-- TASK REQUIREMENTS --
Could you please reproduce all the records below exactly, leaving out the images?

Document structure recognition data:
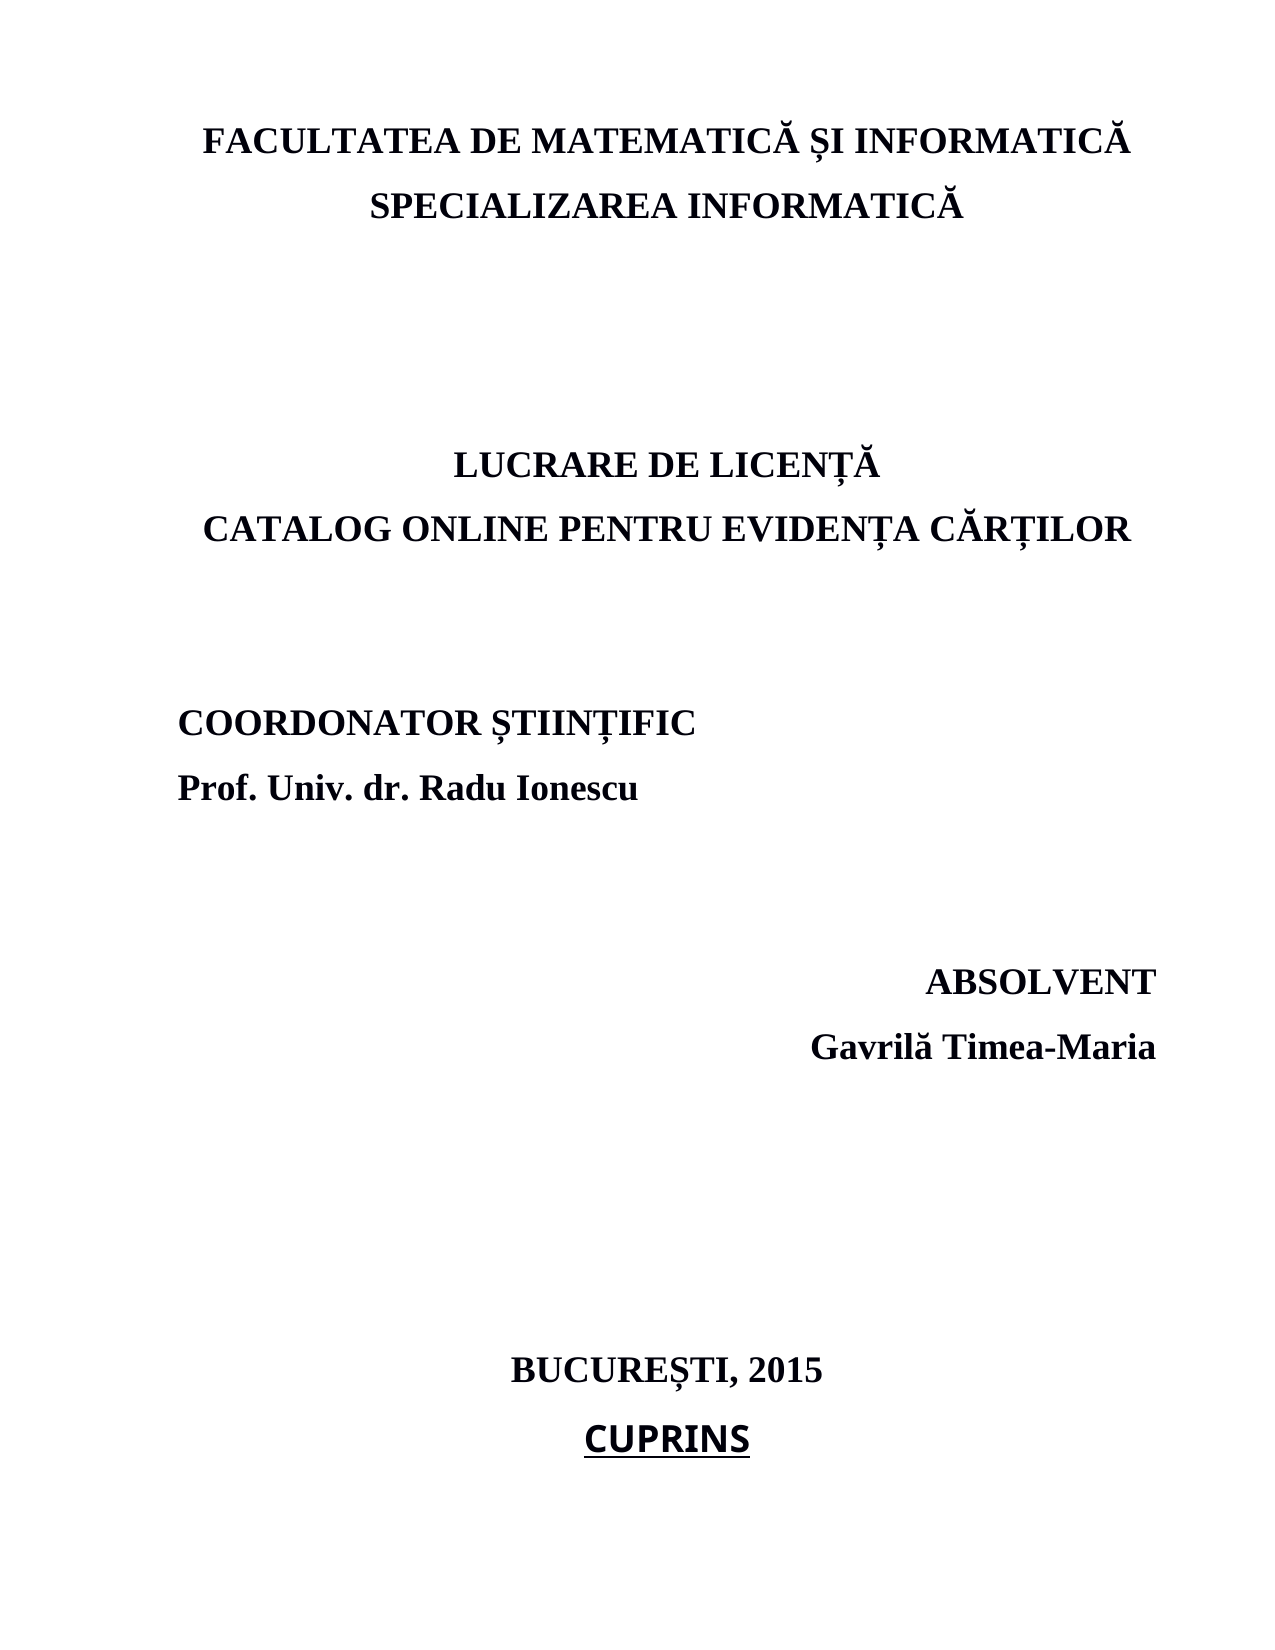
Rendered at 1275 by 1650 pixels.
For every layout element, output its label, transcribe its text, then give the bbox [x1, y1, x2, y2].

text Gavrilă Timea-Maria [177, 1024, 1156, 1067]
text LUCRARE DE LICENȚĂ [177, 442, 1156, 485]
text CUPRINS [177, 1412, 1156, 1463]
text ABSOLVENT [177, 959, 1156, 1003]
text COORDONATOR ȘTIINȚIFIC [177, 701, 1156, 744]
text Prof. Univ. dr. Radu Ionescu [177, 765, 1156, 808]
text SPECIALIZAREA INFORMATICĂ [177, 183, 1156, 226]
text FACULTATEA DE MATEMATICĂ ȘI INFORMATICĂ [177, 118, 1156, 162]
text BUCUREȘTI, 2015 [177, 1348, 1156, 1391]
text CATALOG ONLINE PENTRU EVIDENȚA CĂRȚILOR [177, 507, 1156, 550]
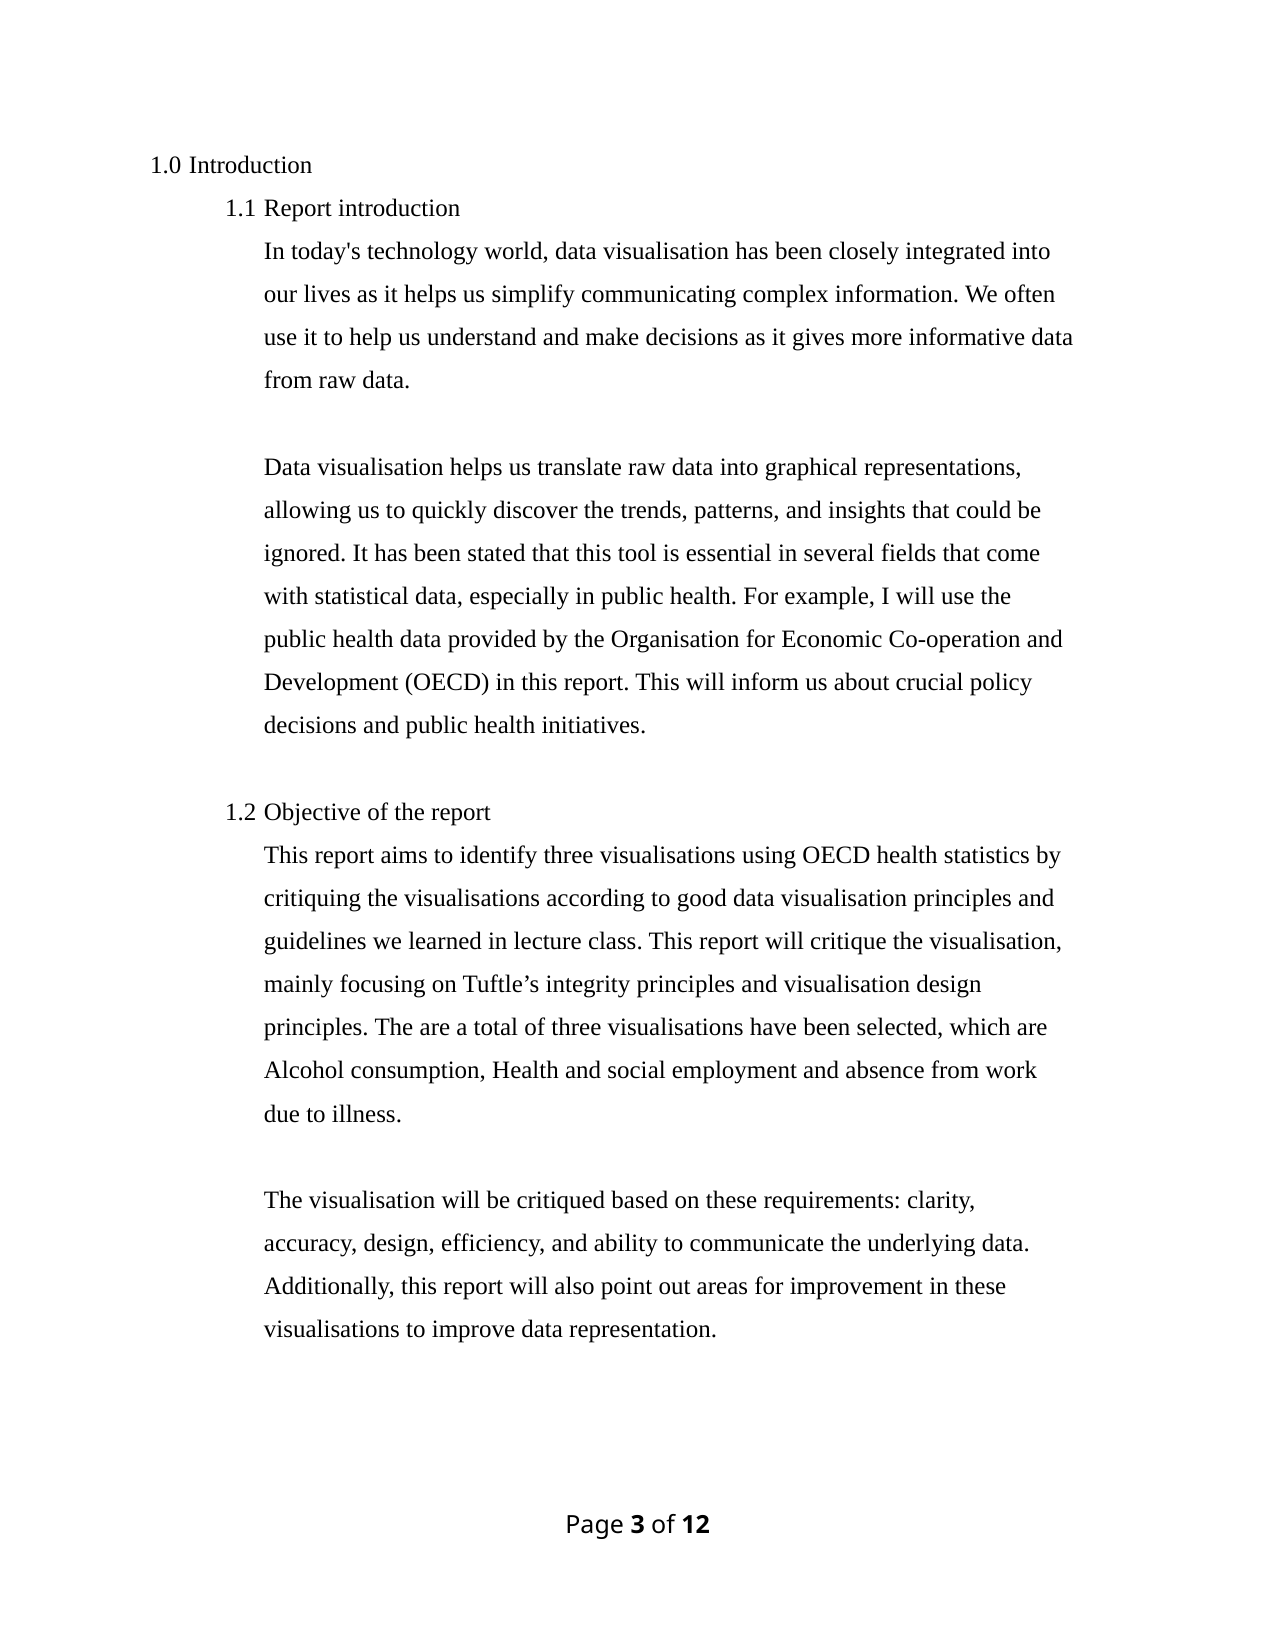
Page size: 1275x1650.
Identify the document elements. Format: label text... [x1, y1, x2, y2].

list Objective of the report [225, 797, 1075, 826]
list Introduction [150, 150, 1075, 179]
list The visualisation will be critiqued based on these requirements: clarity, accuracy, design, efficiency, and ability to communicate the underlying data. Additionally, this report will also point out areas for improvement in these visualisations to improve data representation. [264, 1185, 1075, 1343]
list Data visualisation helps us translate raw data into graphical representations, allowing us to quickly discover the trends, patterns, and insights that could be ignored. It has been stated that this tool is essential in several fields that come with statistical data, especially in public health. For example, I will use the public health data provided by the Organisation for Economic Co-operation and Development (OECD) in this report. This will inform us about crucial policy decisions and public health initiatives. [264, 452, 1075, 739]
list This report aims to identify three visualisations using OECD health statistics by critiquing the visualisations according to good data visualisation principles and guidelines we learned in lecture class. This report will critique the visualisation, mainly focusing on Tuftle’s integrity principles and visualisation design principles. The are a total of three visualisations have been selected, which are Alcohol consumption, Health and social employment and absence from work due to illness. [264, 840, 1075, 1127]
list Report introduction In today's technology world, data visualisation has been closely integrated into our lives as it helps us simplify communicating complex information. We often use it to help us understand and make decisions as it gives more informative data from raw data. [225, 193, 1075, 394]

-- SOLUTION TO THIS EXERCISE --
Rendered at 1275 by 1650 pixels.
For every layout element, output its label, transcribe its text, then give the bbox [x1, y1, x2, y2].

text Gavrilă Timea-Maria [177, 1024, 1156, 1067]
text LUCRARE DE LICENȚĂ [177, 442, 1156, 485]
text CUPRINS [177, 1412, 1156, 1463]
text ABSOLVENT [177, 959, 1156, 1003]
text COORDONATOR ȘTIINȚIFIC [177, 701, 1156, 744]
text Prof. Univ. dr. Radu Ionescu [177, 765, 1156, 808]
text SPECIALIZAREA INFORMATICĂ [177, 183, 1156, 226]
text FACULTATEA DE MATEMATICĂ ȘI INFORMATICĂ [177, 118, 1156, 162]
text BUCUREȘTI, 2015 [177, 1348, 1156, 1391]
text CATALOG ONLINE PENTRU EVIDENȚA CĂRȚILOR [177, 507, 1156, 550]
Page size: 1275x1650.
Identify the document elements. Format: label text... [x1, y1, x2, y2].

list Objective of the report [225, 797, 1075, 826]
list Introduction [150, 150, 1075, 179]
list The visualisation will be critiqued based on these requirements: clarity, accuracy, design, efficiency, and ability to communicate the underlying data. Additionally, this report will also point out areas for improvement in these visualisations to improve data representation. [264, 1185, 1075, 1343]
list Data visualisation helps us translate raw data into graphical representations, allowing us to quickly discover the trends, patterns, and insights that could be ignored. It has been stated that this tool is essential in several fields that come with statistical data, especially in public health. For example, I will use the public health data provided by the Organisation for Economic Co-operation and Development (OECD) in this report. This will inform us about crucial policy decisions and public health initiatives. [264, 452, 1075, 739]
list This report aims to identify three visualisations using OECD health statistics by critiquing the visualisations according to good data visualisation principles and guidelines we learned in lecture class. This report will critique the visualisation, mainly focusing on Tuftle’s integrity principles and visualisation design principles. The are a total of three visualisations have been selected, which are Alcohol consumption, Health and social employment and absence from work due to illness. [264, 840, 1075, 1127]
list Report introduction In today's technology world, data visualisation has been closely integrated into our lives as it helps us simplify communicating complex information. We often use it to help us understand and make decisions as it gives more informative data from raw data. [225, 193, 1075, 394]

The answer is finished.